The games were just as much about the sports themselves as they were about creating bonds between the 35 countries represented. Throughout the games, Mateo and Milo mixed and mingled with teens from all over the world.

“There was this thing called the Nations Night where other countries from all the different sports came to one place, and each country had a performance. It could be like a cultural dance, or just like anything,” Mateo said. Teens from the U.S. performed the ‘Cha-Cha Slide.’”

 The AAU team’s experiences in Belgrade weren’t restricted to ISF programming. The teens also got to explore the city in their downtime. 
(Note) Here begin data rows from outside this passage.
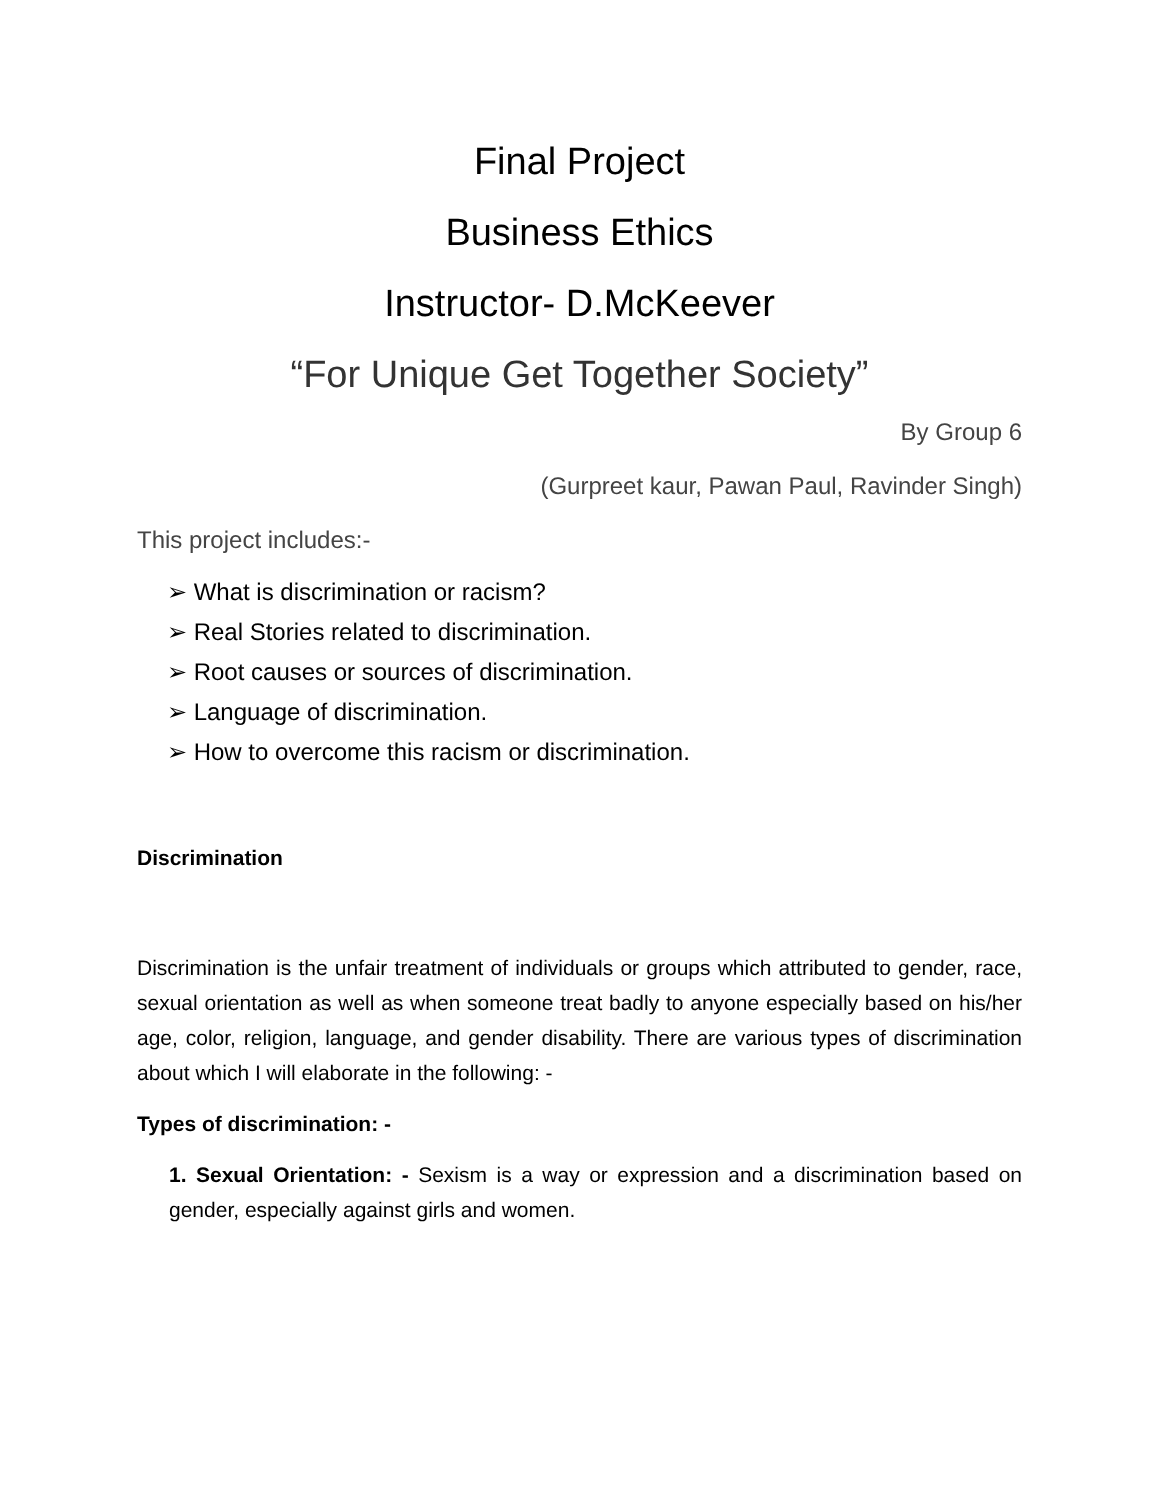Final Project
Business Ethics
Instructor- D.McKeever
“For Unique Get Together Society”
By Group 6
(Gurpreet kaur, Pawan Paul, Ravinder Singh)
This project includes:-
➢ What is discrimination or racism?
➢ Real Stories related to discrimination.
➢ Root causes or sources of discrimination.
➢ Language of discrimination.
➢ How to overcome this racism or discrimination.
Discrimination
Discrimination is the unfair treatment of individuals or groups which attributed to gender, race, sexual orientation as well as when someone treat badly to anyone especially based on his/her age, color, religion, language, and gender disability. There are various types of discrimination about which I will elaborate in the following: -
Types of discrimination: -
1. Sexual Orientation: - Sexism is a way or expression and a discrimination based on gender, especially against girls and women.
“We walked around Serbia a lot. My legs were, like, sore. I was aching, but it was so nice,” Milo said. “We saw a massive church. We went and we saw a soccer game, which was pretty crazy. It gets very loud over there.”

The competition ran through the beginnings of the school year, so Milo and Mateo had to work with their teachers to keep up with a new workload in their first days of high school.  

It’s a very big honor to have gone to the tournament. But I think what’s bigger than that is the takeaways, like the lessons that I learned while actually competing and seeing an international tournament of that size.”

— Milo Platz-Walker

“Not only was I just starting school, but so were the teachers,” Milo said. “So they couldn’t really fully develop a lesson plan for me being in Serbia, and it was pretty late notice, but I think Mateo and I both did the best that we could.”

The two took away honors and experiences, as well as lessons to carry into their future karate careers. 

“It’s a very big honor to have gone to the tournament,” Milo said. “But I think what’s bigger than that is the takeaways, like the lessons that I learned while actually competing and seeing an international tournament of that size.”

According to Mr. Nacu, the ISF sits under the International Olympic Committee, making the organization almost like a funnel into the games. 

Milo and Mateo’s participation in the games could mean big things for their future careers. 

“Karate was in the Olympics for the first time this year,” Mr. Nacu said. “And we’re not sure if it’s going to happen in the future, if they’re going to continue with it. But if it does, they’re at a prime age to maybe make an Olympic team sometime.”